_THE EXERCISE_.
Give the heading of each numbered part in the late-filing notification form.

_DOCUMENT_.

UNITED STATES
SECURITIES AND EXCHANGE COMMISSION OMB APPROVAL
Washington, D.C. 20549 OMB NUMBER: 3235-0058
EXPIRES: MAY 31, 1997
FORM 12b-25 ESTIMATED AVERAGE BURDEN
HOURS PER RESPONSE..2.50
NOTIFICATION OF LATE FILING
SEC FILE NUMBER
0-24686
CUSIP NUMBER
320816 10 1
(Check One): Form 10 K Form 20 F Form 11 K [X] Form 10 Q Form N SAR
For Period Ended: March 31, 1997
[ ] Transition Report on Form 10 K
[ ] Transition Report on Form 20 F
[ ] Transition Report on Form 11 K
[ ] Transition Report on Form 10 Q
[ ] Transition Report on Form N SAR
For the Transition Period Ended:
If the notification relates to a portion of the filing checked above, identify
the Item(s) to which the notification relates:
N/A
PART I REGISTRANT INFORMATION
First Merchants Acceptance Corporation
Full Name of Registrant
N/A
Former Name if Applicable
570 Lake Cook Road, Suite 126
Address of Principal Executive Office (Street and Number)
Deerfield, Illinois 60015
City, State and Zip Code
PART II RULES 12b 25(b) AND (c)
If the subject report could not be filed without unreasonable effort or expense
and the registrant seeks relief pursuant to Rule 12b 25(b), the following should
be completed. (Check box if appropriate)
[X] (a) The reasons described in reasonable detail in Part III of this form
could not be eliminated without unreasonable effort or expense;
(b) The subject annual report, semi annual report, transition report on
Form 10 K, Form 20 F, 11 K or Form N SAR, or portion thereof, will be
filed on or before the fifteenth calendar day following the prescribed
due date; or the subject quarterly report of transition report on Form
10 Q, or portion thereof will be filed on or before the fifth calendar
day following the prescribed due date; and
(c) The accountant's statement or other exhibit required by Rule 12b 25(c)
has been attached if applicable.
PART III NARRATIVE
State below in reasonable detail the reasons why Forms 10 K, 20 F, 11 K, 10 Q,
N SAR, or the transition report or portion thereof, could not be filed within
the prescribed time period.

_ENTRIES PROVIDED_.
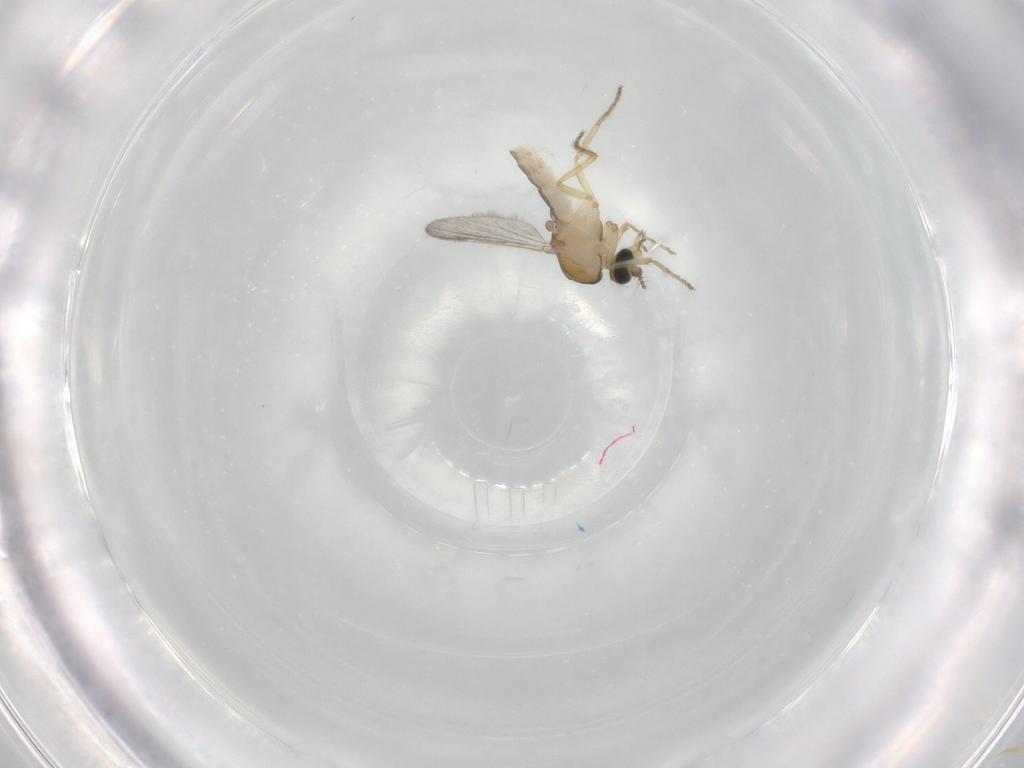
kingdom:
--
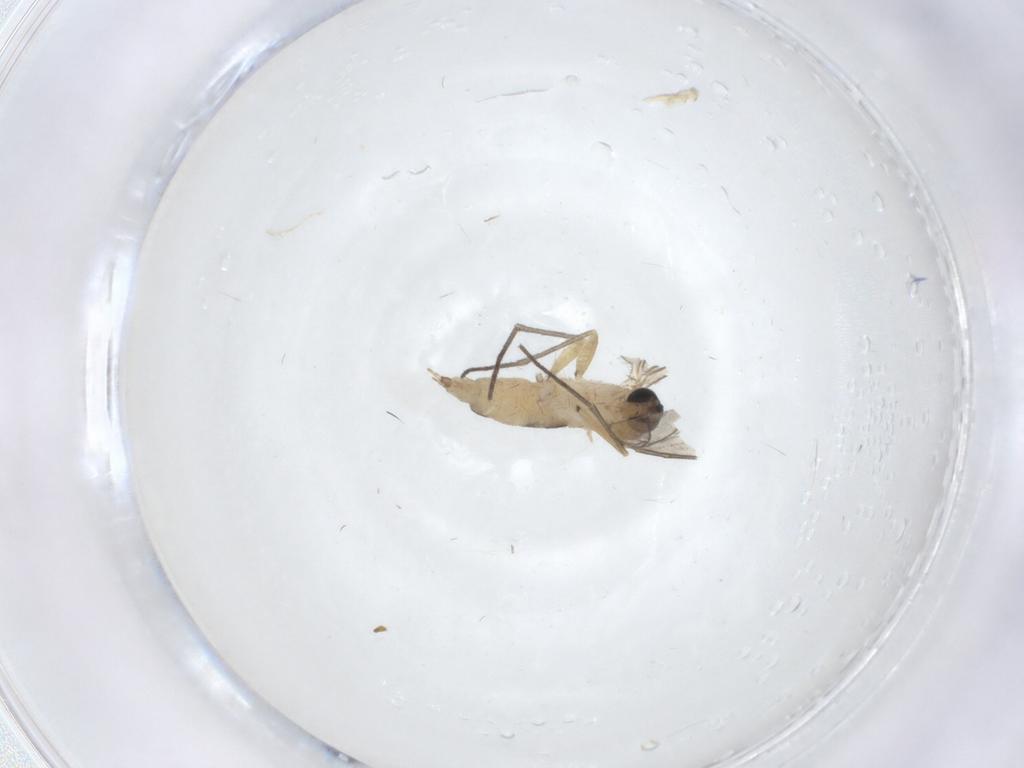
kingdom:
---
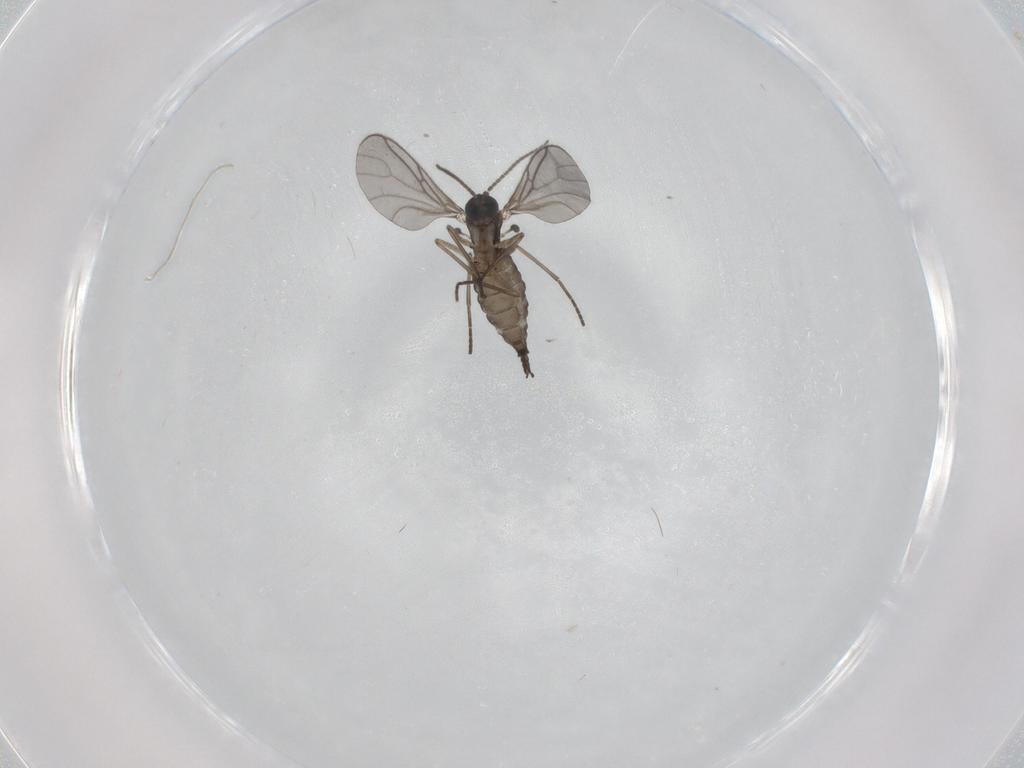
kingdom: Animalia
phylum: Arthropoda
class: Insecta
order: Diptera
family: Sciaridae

_IN RESPONSE_.
PART I REGISTRANT INFORMATION
PART II RULES 12b 25(b) AND (c)
PART III NARRATIVE